Rogozin stated that only the engines of the cargo craft were capable of correcting the orbit of the ISS, keeping it safe and free from space debris.

Rogozin wrote later Saturday on Telegram that he had received replies from Western counterparts promising to encourage "further cooperation on the ISS & its operations."

He reiterated that "the restoration and normal relations among partners in the ISS (and other joint (space), projects is possible only if the complete and unconditional removal" of sanctions was achieved, which he called illegal.

One of the last areas of cooperation between Moscow, Western countries and space is still available. When Russia launched its military operations in Ukraine last month it began negotiations with the United States and Russia to resume joint flights to the Space Station. This prompted unprecedented sanctions against Russian-linked entities.

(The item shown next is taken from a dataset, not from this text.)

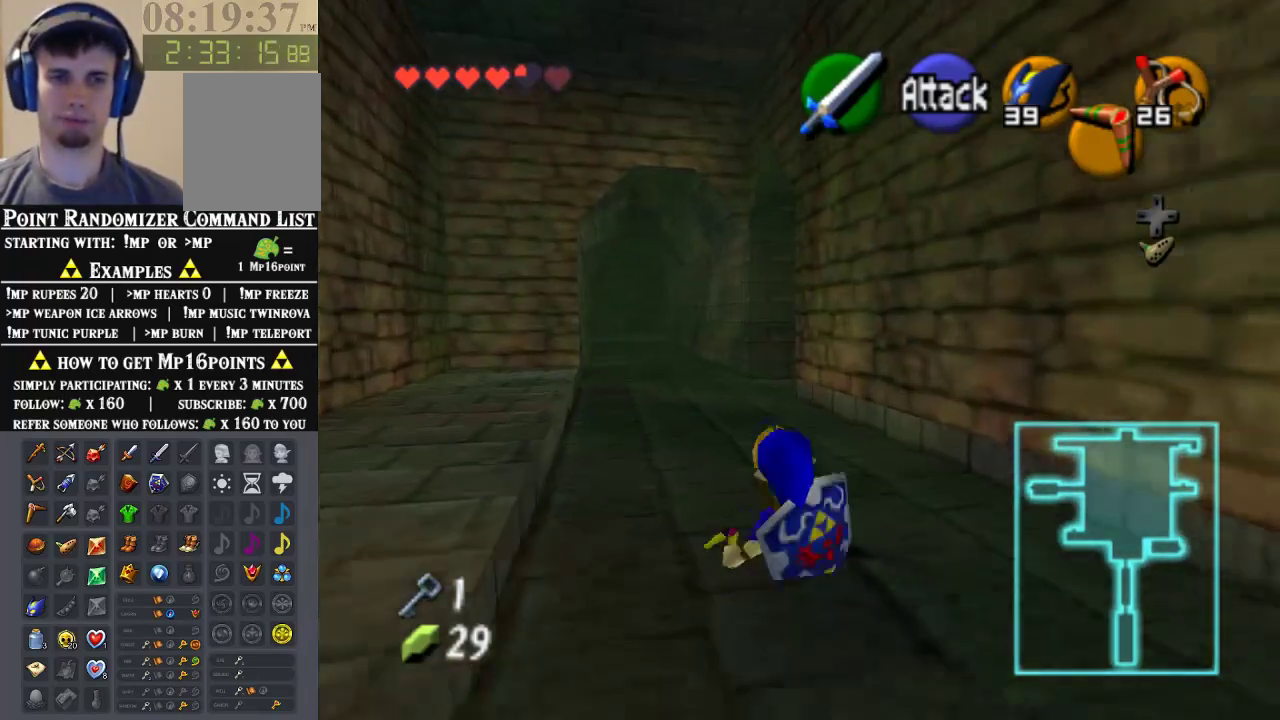
{"buttons": ["A"], "left_stick": "up", "events": [[400, "A", "down"]]}
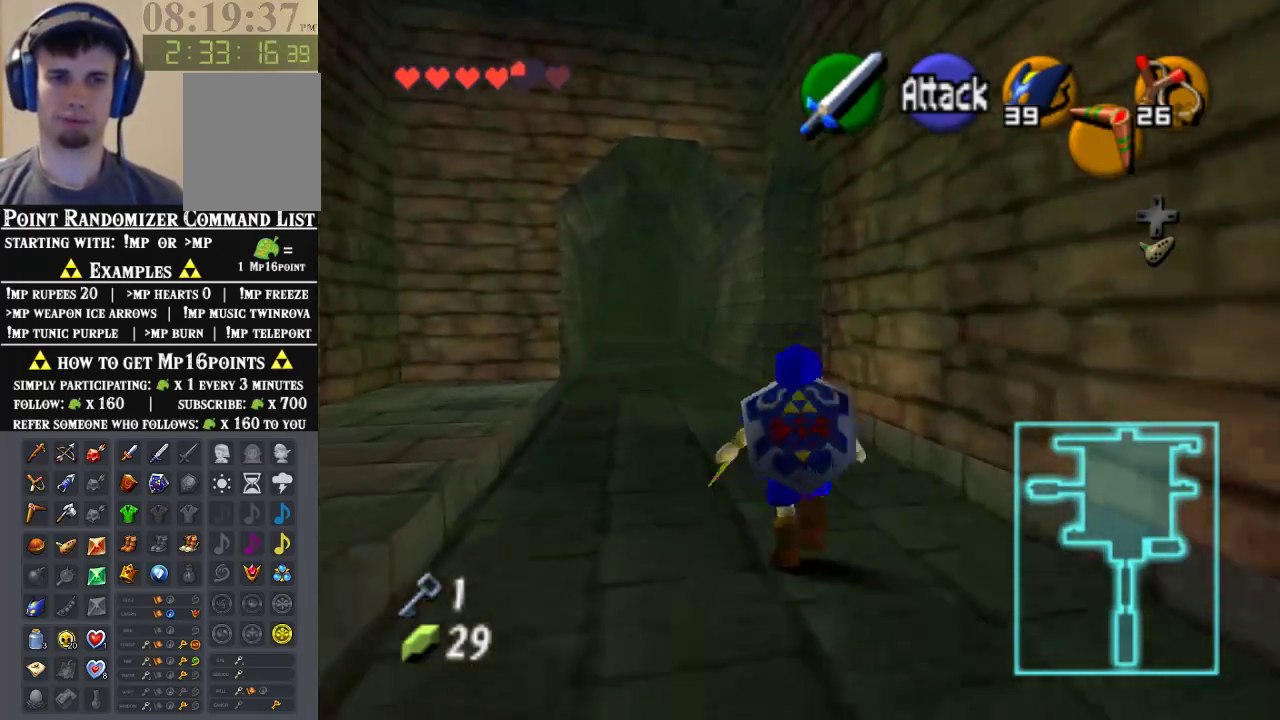
{"buttons": [], "left_stick": "up", "events": [[167, "A", "up"]]}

The U.S., Russia and China have been cooperating in space so far. After a record 355 days at International Space Station, a NASA astronaut was able to board a Russian flight back to Earth with two cosmonauts.

Mark Vande Hei and the Russian Space Agency's Pyotr dubrov (who also spent the last year in space) landed in Soyuz capsules in Kazakhstan. After touchdown, wind blew the capsule on its side and the trio emerged in the afternoon sun.

Vande Hei returned home following the usual procedures. A small team of NASA doctors and other staff were present for Vande Hei's touchdown. They returned home with him immediately.